According to a new study, a genre of carnivorous dinosaur that once rambled Madagascar 70 million years ago was so robust on its teeth that they required to be replaced frequently. The researchers have found that Majungasaurus had to replace its mouth full of teeth approximately every two months, increasing replacement in each socket anywhere from two to 13 times faster than other carnivorous dinosaurs. This study got published on Wednesday in the journal PLOS ONE. Michael D’Emic, the study author and assistant professor of biology at Adelphi University in New York, has stated this meant they were wearing down on their teeth promptly, probably because they were nibbling on bones. There is definite evidence for this in the form of scratches and avulses that match the spacing and size of their teeth on a variety of bones from animals that would have been their hunt.

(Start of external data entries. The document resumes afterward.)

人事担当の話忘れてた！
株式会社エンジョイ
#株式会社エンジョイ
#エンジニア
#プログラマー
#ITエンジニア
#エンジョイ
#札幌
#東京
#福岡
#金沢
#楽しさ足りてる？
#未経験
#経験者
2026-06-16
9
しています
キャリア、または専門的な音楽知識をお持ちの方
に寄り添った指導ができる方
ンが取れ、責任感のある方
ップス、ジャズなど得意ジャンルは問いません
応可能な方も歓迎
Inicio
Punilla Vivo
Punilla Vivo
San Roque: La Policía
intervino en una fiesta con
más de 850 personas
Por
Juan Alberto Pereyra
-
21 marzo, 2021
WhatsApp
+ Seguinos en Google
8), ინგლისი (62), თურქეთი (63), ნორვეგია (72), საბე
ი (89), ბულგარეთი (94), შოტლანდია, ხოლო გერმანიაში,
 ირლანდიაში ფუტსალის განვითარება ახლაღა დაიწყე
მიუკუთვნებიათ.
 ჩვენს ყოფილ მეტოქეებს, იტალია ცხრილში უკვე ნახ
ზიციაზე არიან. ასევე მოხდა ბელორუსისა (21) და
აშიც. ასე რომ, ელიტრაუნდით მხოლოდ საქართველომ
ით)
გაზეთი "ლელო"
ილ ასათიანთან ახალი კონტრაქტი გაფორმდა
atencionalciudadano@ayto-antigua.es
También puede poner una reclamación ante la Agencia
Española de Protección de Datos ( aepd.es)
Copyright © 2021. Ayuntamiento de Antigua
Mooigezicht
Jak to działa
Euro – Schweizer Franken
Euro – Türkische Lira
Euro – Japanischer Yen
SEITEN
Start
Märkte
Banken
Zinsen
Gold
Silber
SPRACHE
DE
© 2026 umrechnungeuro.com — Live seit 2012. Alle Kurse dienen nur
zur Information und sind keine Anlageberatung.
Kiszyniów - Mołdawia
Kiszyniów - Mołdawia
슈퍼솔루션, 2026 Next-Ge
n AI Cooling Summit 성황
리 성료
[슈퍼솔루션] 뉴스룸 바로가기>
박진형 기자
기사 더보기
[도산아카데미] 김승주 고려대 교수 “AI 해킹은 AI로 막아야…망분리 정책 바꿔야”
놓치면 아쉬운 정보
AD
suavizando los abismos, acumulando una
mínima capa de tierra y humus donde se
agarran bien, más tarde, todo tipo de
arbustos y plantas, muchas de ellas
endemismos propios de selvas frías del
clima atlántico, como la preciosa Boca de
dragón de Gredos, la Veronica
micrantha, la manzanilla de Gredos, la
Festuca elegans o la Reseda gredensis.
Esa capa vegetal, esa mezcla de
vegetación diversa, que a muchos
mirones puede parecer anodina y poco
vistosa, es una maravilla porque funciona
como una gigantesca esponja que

Majungasaurus was about 21 feet long dominated supreme at the top of the food chain on Madagascar. Its sharp teeth could chop like knives through the flesh of its hunt. It also had a short snoot and a horn projecting from the top of its head. But its teeth, meant for ripping through flesh, were not so great when they faced with bone. Chewing on bones, something that some animals like beaver do can provide them with some nutrients else indifferent from their diets. D’Emic also stated that it is their working hypothesis for why they had such high rates of replacement. The rate of the tooth growth was so fleet that it lines up with the prompt ability sharks have of replacing their teeth, as well as the considerable herbivore dinosaurs.
Researchers resolved growth rings on the teeth of Majungasaurus. They act like the rings of a tree, but instead of recording a year, the orb record a single day. This analysis was likened with computerized tomography on its jaws to look at teeth growing inside them. Attached, this data revealed how promptly the dinosaurs could replace their teeth.